Recast every line of the listing below as a Markdown table with the columns "Row" and "Listing line," numbering the rows in order and omitting blank lines.

## Begin Entries provided

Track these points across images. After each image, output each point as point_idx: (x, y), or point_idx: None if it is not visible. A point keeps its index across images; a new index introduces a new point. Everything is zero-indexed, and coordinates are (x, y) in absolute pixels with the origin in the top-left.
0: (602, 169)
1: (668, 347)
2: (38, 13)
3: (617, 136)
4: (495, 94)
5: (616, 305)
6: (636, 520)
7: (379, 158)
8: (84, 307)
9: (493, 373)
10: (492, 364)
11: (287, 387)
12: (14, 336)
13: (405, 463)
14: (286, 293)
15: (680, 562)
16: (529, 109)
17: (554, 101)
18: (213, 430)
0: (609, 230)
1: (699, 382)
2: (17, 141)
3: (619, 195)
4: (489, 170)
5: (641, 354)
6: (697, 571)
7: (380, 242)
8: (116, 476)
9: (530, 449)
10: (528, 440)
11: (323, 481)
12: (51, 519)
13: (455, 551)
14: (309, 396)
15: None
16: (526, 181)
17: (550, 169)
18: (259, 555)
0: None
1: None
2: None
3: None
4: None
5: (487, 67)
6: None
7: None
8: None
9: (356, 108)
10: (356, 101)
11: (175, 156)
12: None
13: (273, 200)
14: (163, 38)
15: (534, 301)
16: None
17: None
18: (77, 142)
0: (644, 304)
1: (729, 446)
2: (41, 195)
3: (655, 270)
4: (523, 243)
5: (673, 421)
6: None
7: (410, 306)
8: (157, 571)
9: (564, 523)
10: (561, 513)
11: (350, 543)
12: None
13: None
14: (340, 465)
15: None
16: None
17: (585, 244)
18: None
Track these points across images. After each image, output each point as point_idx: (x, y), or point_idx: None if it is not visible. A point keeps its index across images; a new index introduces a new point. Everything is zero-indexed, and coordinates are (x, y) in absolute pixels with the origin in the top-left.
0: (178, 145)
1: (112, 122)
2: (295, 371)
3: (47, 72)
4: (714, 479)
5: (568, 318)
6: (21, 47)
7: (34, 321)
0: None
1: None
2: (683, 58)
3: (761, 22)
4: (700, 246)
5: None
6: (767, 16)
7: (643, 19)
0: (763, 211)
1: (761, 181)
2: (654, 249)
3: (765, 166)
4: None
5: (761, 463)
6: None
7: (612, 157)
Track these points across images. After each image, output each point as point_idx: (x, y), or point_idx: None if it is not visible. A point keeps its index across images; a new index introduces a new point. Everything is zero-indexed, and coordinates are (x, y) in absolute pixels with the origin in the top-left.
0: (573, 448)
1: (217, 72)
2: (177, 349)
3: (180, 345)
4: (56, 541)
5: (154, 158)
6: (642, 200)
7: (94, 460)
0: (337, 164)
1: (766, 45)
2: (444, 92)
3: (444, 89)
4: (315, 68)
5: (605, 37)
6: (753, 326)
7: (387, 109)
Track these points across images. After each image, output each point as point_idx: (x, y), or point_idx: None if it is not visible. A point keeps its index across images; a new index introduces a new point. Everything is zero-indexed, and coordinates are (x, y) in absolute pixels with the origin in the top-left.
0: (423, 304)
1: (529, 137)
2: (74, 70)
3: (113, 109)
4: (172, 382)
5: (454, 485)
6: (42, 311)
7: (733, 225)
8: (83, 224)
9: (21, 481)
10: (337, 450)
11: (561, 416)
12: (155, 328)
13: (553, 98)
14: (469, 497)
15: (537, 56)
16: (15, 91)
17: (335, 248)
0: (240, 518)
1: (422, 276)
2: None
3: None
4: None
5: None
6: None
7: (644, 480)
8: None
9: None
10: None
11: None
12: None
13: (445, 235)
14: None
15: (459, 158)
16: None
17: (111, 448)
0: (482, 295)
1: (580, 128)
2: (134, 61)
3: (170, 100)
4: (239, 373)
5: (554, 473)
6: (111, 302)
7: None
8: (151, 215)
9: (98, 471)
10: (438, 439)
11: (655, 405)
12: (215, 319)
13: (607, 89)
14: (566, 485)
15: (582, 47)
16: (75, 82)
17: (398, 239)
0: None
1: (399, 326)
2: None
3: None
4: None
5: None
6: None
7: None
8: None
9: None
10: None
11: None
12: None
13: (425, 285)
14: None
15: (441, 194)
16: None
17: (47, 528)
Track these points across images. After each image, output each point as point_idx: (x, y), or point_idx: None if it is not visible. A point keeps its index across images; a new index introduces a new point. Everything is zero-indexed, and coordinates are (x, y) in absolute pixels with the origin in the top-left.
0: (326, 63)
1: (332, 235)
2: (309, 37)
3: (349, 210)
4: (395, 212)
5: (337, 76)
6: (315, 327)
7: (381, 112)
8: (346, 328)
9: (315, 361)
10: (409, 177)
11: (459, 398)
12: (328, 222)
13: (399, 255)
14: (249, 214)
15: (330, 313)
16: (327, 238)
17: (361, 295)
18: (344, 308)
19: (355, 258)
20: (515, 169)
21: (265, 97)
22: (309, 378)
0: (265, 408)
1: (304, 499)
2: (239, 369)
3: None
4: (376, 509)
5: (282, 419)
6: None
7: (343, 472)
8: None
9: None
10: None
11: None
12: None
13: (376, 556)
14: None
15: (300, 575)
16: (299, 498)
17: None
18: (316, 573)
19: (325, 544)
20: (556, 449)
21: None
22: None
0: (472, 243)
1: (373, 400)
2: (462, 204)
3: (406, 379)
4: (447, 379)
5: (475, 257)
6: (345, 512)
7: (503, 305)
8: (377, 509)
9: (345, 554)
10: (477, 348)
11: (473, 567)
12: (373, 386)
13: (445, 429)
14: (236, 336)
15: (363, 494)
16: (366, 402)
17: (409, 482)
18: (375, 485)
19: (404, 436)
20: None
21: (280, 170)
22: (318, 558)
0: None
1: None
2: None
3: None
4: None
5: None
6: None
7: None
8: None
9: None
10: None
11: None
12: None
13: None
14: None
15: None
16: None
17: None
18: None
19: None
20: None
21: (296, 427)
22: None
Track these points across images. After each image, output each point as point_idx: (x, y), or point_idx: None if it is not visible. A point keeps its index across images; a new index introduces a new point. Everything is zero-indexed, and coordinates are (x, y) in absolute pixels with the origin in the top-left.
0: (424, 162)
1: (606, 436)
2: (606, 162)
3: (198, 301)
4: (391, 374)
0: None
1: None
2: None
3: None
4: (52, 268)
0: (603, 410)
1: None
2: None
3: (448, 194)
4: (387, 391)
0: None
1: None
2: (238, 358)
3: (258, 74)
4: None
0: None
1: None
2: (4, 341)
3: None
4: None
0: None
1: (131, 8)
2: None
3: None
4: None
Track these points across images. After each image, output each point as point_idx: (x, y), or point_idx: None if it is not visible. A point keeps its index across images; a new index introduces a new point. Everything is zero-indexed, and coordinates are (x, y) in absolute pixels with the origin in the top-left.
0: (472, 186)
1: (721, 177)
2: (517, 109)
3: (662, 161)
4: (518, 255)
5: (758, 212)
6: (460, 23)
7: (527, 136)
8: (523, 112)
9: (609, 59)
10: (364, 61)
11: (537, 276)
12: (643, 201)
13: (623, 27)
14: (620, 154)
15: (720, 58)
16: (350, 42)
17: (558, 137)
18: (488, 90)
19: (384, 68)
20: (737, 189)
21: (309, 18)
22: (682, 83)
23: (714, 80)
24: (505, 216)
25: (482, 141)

## End Entries provided

# Response to the task:
| Row | Listing line |
|---|---|
| 1 | Track these points across images. After each image, output each point as point_idx: (x, y), or point_idx: None if it is not visible. A point keeps its index across images; a new index introduces a new point. Everything is zero-indexed, and coordinates are (x, y) in absolute pixels with the origin in the top-left. |
| 2 | 0: (602, 169) |
| 3 | 1: (668, 347) |
| 4 | 2: (38, 13) |
| 5 | 3: (617, 136) |
| 6 | 4: (495, 94) |
| 7 | 5: (616, 305) |
| 8 | 6: (636, 520) |
| 9 | 7: (379, 158) |
| 10 | 8: (84, 307) |
| 11 | 9: (493, 373) |
| 12 | 10: (492, 364) |
| 13 | 11: (287, 387) |
| 14 | 12: (14, 336) |
| 15 | 13: (405, 463) |
| 16 | 14: (286, 293) |
| 17 | 15: (680, 562) |
| 18 | 16: (529, 109) |
| 19 | 17: (554, 101) |
| 20 | 18: (213, 430) |
| 21 | 0: (609, 230) |
| 22 | 1: (699, 382) |
| 23 | 2: (17, 141) |
| 24 | 3: (619, 195) |
| 25 | 4: (489, 170) |
| 26 | 5: (641, 354) |
| 27 | 6: (697, 571) |
| 28 | 7: (380, 242) |
| 29 | 8: (116, 476) |
| 30 | 9: (530, 449) |
| 31 | 10: (528, 440) |
| 32 | 11: (323, 481) |
| 33 | 12: (51, 519) |
| 34 | 13: (455, 551) |
| 35 | 14: (309, 396) |
| 36 | 15: None |
| 37 | 16: (526, 181) |
| 38 | 17: (550, 169) |
| 39 | 18: (259, 555) |
| 40 | 0: None |
| 41 | 1: None |
| 42 | 2: None |
| 43 | 3: None |
| 44 | 4: None |
| 45 | 5: (487, 67) |
| 46 | 6: None |
| 47 | 7: None |
| 48 | 8: None |
| 49 | 9: (356, 108) |
| 50 | 10: (356, 101) |
| 51 | 11: (175, 156) |
| 52 | 12: None |
| 53 | 13: (273, 200) |
| 54 | 14: (163, 38) |
| 55 | 15: (534, 301) |
| 56 | 16: None |
| 57 | 17: None |
| 58 | 18: (77, 142) |
| 59 | 0: (644, 304) |
| 60 | 1: (729, 446) |
| 61 | 2: (41, 195) |
| 62 | 3: (655, 270) |
| 63 | 4: (523, 243) |
| 64 | 5: (673, 421) |
| 65 | 6: None |
| 66 | 7: (410, 306) |
| 67 | 8: (157, 571) |
| 68 | 9: (564, 523) |
| 69 | 10: (561, 513) |
| 70 | 11: (350, 543) |
| 71 | 12: None |
| 72 | 13: None |
| 73 | 14: (340, 465) |
| 74 | 15: None |
| 75 | 16: None |
| 76 | 17: (585, 244) |
| 77 | 18: None |
| 78 | Track these points across images. After each image, output each point as point_idx: (x, y), or point_idx: None if it is not visible. A point keeps its index across images; a new index introduces a new point. Everything is zero-indexed, and coordinates are (x, y) in absolute pixels with the origin in the top-left. |
| 79 | 0: (178, 145) |
| 80 | 1: (112, 122) |
| 81 | 2: (295, 371) |
| 82 | 3: (47, 72) |
| 83 | 4: (714, 479) |
| 84 | 5: (568, 318) |
| 85 | 6: (21, 47) |
| 86 | 7: (34, 321) |
| 87 | 0: None |
| 88 | 1: None |
| 89 | 2: (683, 58) |
| 90 | 3: (761, 22) |
| 91 | 4: (700, 246) |
| 92 | 5: None |
| 93 | 6: (767, 16) |
| 94 | 7: (643, 19) |
| 95 | 0: (763, 211) |
| 96 | 1: (761, 181) |
| 97 | 2: (654, 249) |
| 98 | 3: (765, 166) |
| 99 | 4: None |
| 100 | 5: (761, 463) |
| 101 | 6: None |
| 102 | 7: (612, 157) |
| 103 | Track these points across images. After each image, output each point as point_idx: (x, y), or point_idx: None if it is not visible. A point keeps its index across images; a new index introduces a new point. Everything is zero-indexed, and coordinates are (x, y) in absolute pixels with the origin in the top-left. |
| 104 | 0: (573, 448) |
| 105 | 1: (217, 72) |
| 106 | 2: (177, 349) |
| 107 | 3: (180, 345) |
| 108 | 4: (56, 541) |
| 109 | 5: (154, 158) |
| 110 | 6: (642, 200) |
| 111 | 7: (94, 460) |
| 112 | 0: (337, 164) |
| 113 | 1: (766, 45) |
| 114 | 2: (444, 92) |
| 115 | 3: (444, 89) |
| 116 | 4: (315, 68) |
| 117 | 5: (605, 37) |
| 118 | 6: (753, 326) |
| 119 | 7: (387, 109) |
| 120 | Track these points across images. After each image, output each point as point_idx: (x, y), or point_idx: None if it is not visible. A point keeps its index across images; a new index introduces a new point. Everything is zero-indexed, and coordinates are (x, y) in absolute pixels with the origin in the top-left. |
| 121 | 0: (423, 304) |
| 122 | 1: (529, 137) |
| 123 | 2: (74, 70) |
| 124 | 3: (113, 109) |
| 125 | 4: (172, 382) |
| 126 | 5: (454, 485) |
| 127 | 6: (42, 311) |
| 128 | 7: (733, 225) |
| 129 | 8: (83, 224) |
| 130 | 9: (21, 481) |
| 131 | 10: (337, 450) |
| 132 | 11: (561, 416) |
| 133 | 12: (155, 328) |
| 134 | 13: (553, 98) |
| 135 | 14: (469, 497) |
| 136 | 15: (537, 56) |
| 137 | 16: (15, 91) |
| 138 | 17: (335, 248) |
| 139 | 0: (240, 518) |
| 140 | 1: (422, 276) |
| 141 | 2: None |
| 142 | 3: None |
| 143 | 4: None |
| 144 | 5: None |
| 145 | 6: None |
| 146 | 7: (644, 480) |
| 147 | 8: None |
| 148 | 9: None |
| 149 | 10: None |
| 150 | 11: None |
| 151 | 12: None |
| 152 | 13: (445, 235) |
| 153 | 14: None |
| 154 | 15: (459, 158) |
| 155 | 16: None |
| 156 | 17: (111, 448) |
| 157 | 0: (482, 295) |
| 158 | 1: (580, 128) |
| 159 | 2: (134, 61) |
| 160 | 3: (170, 100) |
| 161 | 4: (239, 373) |
| 162 | 5: (554, 473) |
| 163 | 6: (111, 302) |
| 164 | 7: None |
| 165 | 8: (151, 215) |
| 166 | 9: (98, 471) |
| 167 | 10: (438, 439) |
| 168 | 11: (655, 405) |
| 169 | 12: (215, 319) |
| 170 | 13: (607, 89) |
| 171 | 14: (566, 485) |
| 172 | 15: (582, 47) |
| 173 | 16: (75, 82) |
| 174 | 17: (398, 239) |
| 175 | 0: None |
| 176 | 1: (399, 326) |
| 177 | 2: None |
| 178 | 3: None |
| 179 | 4: None |
| 180 | 5: None |
| 181 | 6: None |
| 182 | 7: None |
| 183 | 8: None |
| 184 | 9: None |
| 185 | 10: None |
| 186 | 11: None |
| 187 | 12: None |
| 188 | 13: (425, 285) |
| 189 | 14: None |
| 190 | 15: (441, 194) |
| 191 | 16: None |
| 192 | 17: (47, 528) |
| 193 | Track these points across images. After each image, output each point as point_idx: (x, y), or point_idx: None if it is not visible. A point keeps its index across images; a new index introduces a new point. Everything is zero-indexed, and coordinates are (x, y) in absolute pixels with the origin in the top-left. |
| 194 | 0: (326, 63) |
| 195 | 1: (332, 235) |
| 196 | 2: (309, 37) |
| 197 | 3: (349, 210) |
| 198 | 4: (395, 212) |
| 199 | 5: (337, 76) |
| 200 | 6: (315, 327) |
| 201 | 7: (381, 112) |
| 202 | 8: (346, 328) |
| 203 | 9: (315, 361) |
| 204 | 10: (409, 177) |
| 205 | 11: (459, 398) |
| 206 | 12: (328, 222) |
| 207 | 13: (399, 255) |
| 208 | 14: (249, 214) |
| 209 | 15: (330, 313) |
| 210 | 16: (327, 238) |
| 211 | 17: (361, 295) |
| 212 | 18: (344, 308) |
| 213 | 19: (355, 258) |
| 214 | 20: (515, 169) |
| 215 | 21: (265, 97) |
| 216 | 22: (309, 378) |
| 217 | 0: (265, 408) |
| 218 | 1: (304, 499) |
| 219 | 2: (239, 369) |
| 220 | 3: None |
| 221 | 4: (376, 509) |
| 222 | 5: (282, 419) |
| 223 | 6: None |
| 224 | 7: (343, 472) |
| 225 | 8: None |
| 226 | 9: None |
| 227 | 10: None |
| 228 | 11: None |
| 229 | 12: None |
| 230 | 13: (376, 556) |
| 231 | 14: None |
| 232 | 15: (300, 575) |
| 233 | 16: (299, 498) |
| 234 | 17: None |
| 235 | 18: (316, 573) |
| 236 | 19: (325, 544) |
| 237 | 20: (556, 449) |
| 238 | 21: None |
| 239 | 22: None |
| 240 | 0: (472, 243) |
| 241 | 1: (373, 400) |
| 242 | 2: (462, 204) |
| 243 | 3: (406, 379) |
| 244 | 4: (447, 379) |
| 245 | 5: (475, 257) |
| 246 | 6: (345, 512) |
| 247 | 7: (503, 305) |
| 248 | 8: (377, 509) |
| 249 | 9: (345, 554) |
| 250 | 10: (477, 348) |
| 251 | 11: (473, 567) |
| 252 | 12: (373, 386) |
| 253 | 13: (445, 429) |
| 254 | 14: (236, 336) |
| 255 | 15: (363, 494) |
| 256 | 16: (366, 402) |
| 257 | 17: (409, 482) |
| 258 | 18: (375, 485) |
| 259 | 19: (404, 436) |
| 260 | 20: None |
| 261 | 21: (280, 170) |
| 262 | 22: (318, 558) |
| 263 | 0: None |
| 264 | 1: None |
| 265 | 2: None |
| 266 | 3: None |
| 267 | 4: None |
| 268 | 5: None |
| 269 | 6: None |
| 270 | 7: None |
| 271 | 8: None |
| 272 | 9: None |
| 273 | 10: None |
| 274 | 11: None |
| 275 | 12: None |
| 276 | 13: None |
| 277 | 14: None |
| 278 | 15: None |
| 279 | 16: None |
| 280 | 17: None |
| 281 | 18: None |
| 282 | 19: None |
| 283 | 20: None |
| 284 | 21: (296, 427) |
| 285 | 22: None |
| 286 | Track these points across images. After each image, output each point as point_idx: (x, y), or point_idx: None if it is not visible. A point keeps its index across images; a new index introduces a new point. Everything is zero-indexed, and coordinates are (x, y) in absolute pixels with the origin in the top-left. |
| 287 | 0: (424, 162) |
| 288 | 1: (606, 436) |
| 289 | 2: (606, 162) |
| 290 | 3: (198, 301) |
| 291 | 4: (391, 374) |
| 292 | 0: None |
| 293 | 1: None |
| 294 | 2: None |
| 295 | 3: None |
| 296 | 4: (52, 268) |
| 297 | 0: (603, 410) |
| 298 | 1: None |
| 299 | 2: None |
| 300 | 3: (448, 194) |
| 301 | 4: (387, 391) |
| 302 | 0: None |
| 303 | 1: None |
| 304 | 2: (238, 358) |
| 305 | 3: (258, 74) |
| 306 | 4: None |
| 307 | 0: None |
| 308 | 1: None |
| 309 | 2: (4, 341) |
| 310 | 3: None |
| 311 | 4: None |
| 312 | 0: None |
| 313 | 1: (131, 8) |
| 314 | 2: None |
| 315 | 3: None |
| 316 | 4: None |
| 317 | Track these points across images. After each image, output each point as point_idx: (x, y), or point_idx: None if it is not visible. A point keeps its index across images; a new index introduces a new point. Everything is zero-indexed, and coordinates are (x, y) in absolute pixels with the origin in the top-left. |
| 318 | 0: (472, 186) |
| 319 | 1: (721, 177) |
| 320 | 2: (517, 109) |
| 321 | 3: (662, 161) |
| 322 | 4: (518, 255) |
| 323 | 5: (758, 212) |
| 324 | 6: (460, 23) |
| 325 | 7: (527, 136) |
| 326 | 8: (523, 112) |
| 327 | 9: (609, 59) |
| 328 | 10: (364, 61) |
| 329 | 11: (537, 276) |
| 330 | 12: (643, 201) |
| 331 | 13: (623, 27) |
| 332 | 14: (620, 154) |
| 333 | 15: (720, 58) |
| 334 | 16: (350, 42) |
| 335 | 17: (558, 137) |
| 336 | 18: (488, 90) |
| 337 | 19: (384, 68) |
| 338 | 20: (737, 189) |
| 339 | 21: (309, 18) |
| 340 | 22: (682, 83) |
| 341 | 23: (714, 80) |
| 342 | 24: (505, 216) |
| 343 | 25: (482, 141) |